On Sun, Jul 8, 2018 at 12:32 PM <hsahmed@gmail.com> wrote:
...
I am facing this trouble since version 4.1 up to the latest 4.2.4, once
we enable gluster snapshots and accumulate some snapshots (as few as 15
snapshots per server) we start having trouble booting the server. The
server enters emergency shell upon boot after timing out waiting for
snapshot devices. Waiting a few minutes and pressing Control-D then boots the server normally. In case of very large number of snapshots (600+) it can take days before the sever will boot.
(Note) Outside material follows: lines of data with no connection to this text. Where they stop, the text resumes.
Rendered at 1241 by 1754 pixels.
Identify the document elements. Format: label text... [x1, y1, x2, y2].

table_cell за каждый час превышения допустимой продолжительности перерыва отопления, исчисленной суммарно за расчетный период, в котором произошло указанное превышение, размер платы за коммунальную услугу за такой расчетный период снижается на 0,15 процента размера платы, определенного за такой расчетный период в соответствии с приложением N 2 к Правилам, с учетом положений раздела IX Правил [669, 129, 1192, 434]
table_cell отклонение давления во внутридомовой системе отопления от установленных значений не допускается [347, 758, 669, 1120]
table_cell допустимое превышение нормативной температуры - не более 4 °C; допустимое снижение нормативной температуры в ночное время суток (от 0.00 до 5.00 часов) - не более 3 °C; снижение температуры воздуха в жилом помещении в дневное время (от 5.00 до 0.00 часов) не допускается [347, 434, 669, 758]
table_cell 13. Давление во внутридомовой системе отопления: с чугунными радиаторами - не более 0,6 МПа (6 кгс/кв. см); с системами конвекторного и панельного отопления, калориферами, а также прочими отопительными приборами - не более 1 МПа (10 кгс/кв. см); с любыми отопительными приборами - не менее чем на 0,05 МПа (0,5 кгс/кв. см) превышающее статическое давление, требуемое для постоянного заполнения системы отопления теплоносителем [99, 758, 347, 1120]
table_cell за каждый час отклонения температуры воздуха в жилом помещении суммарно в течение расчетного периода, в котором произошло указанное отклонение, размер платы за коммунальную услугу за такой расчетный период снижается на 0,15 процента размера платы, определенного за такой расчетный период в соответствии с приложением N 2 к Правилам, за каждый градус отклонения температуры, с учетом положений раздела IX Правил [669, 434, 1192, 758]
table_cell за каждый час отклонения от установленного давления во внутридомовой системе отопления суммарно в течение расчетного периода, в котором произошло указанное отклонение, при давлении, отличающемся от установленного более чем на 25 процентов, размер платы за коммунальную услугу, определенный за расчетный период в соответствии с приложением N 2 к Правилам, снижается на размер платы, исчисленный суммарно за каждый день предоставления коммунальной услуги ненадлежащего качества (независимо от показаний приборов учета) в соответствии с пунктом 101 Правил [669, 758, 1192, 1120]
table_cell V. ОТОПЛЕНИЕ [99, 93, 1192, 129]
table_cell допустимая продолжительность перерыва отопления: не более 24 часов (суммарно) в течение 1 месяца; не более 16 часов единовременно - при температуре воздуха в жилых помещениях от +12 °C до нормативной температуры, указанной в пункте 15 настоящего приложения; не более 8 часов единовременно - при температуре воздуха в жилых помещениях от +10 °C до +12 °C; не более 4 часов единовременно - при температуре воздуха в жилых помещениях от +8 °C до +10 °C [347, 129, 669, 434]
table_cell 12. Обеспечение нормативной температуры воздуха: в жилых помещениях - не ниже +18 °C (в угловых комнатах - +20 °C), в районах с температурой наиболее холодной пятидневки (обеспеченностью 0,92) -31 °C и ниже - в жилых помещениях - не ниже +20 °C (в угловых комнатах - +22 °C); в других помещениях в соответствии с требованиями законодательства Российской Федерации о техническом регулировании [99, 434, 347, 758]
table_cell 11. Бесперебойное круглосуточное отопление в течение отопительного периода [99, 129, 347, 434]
Attaching journal
log, let me know if you need any other logs.
Details of the setup:
3 node hyperconverged oVirt setup (64GB RAM, 8-Core E5 Xeon)
oVirt 4.2.4
oVirt Node 4.2.4
10Gb Interface
Thanks,
Hesham S. Ahmed
Bug report created for the warining
https://bugzilla.redhat.com/show_bug.cgi?id=1599365

We were not using gluster snapshots for DR rather as a quick way to go
back in time (although we never planned how to use the snapshots).
Maybe scheduling ability should be added for VM snapshots as well.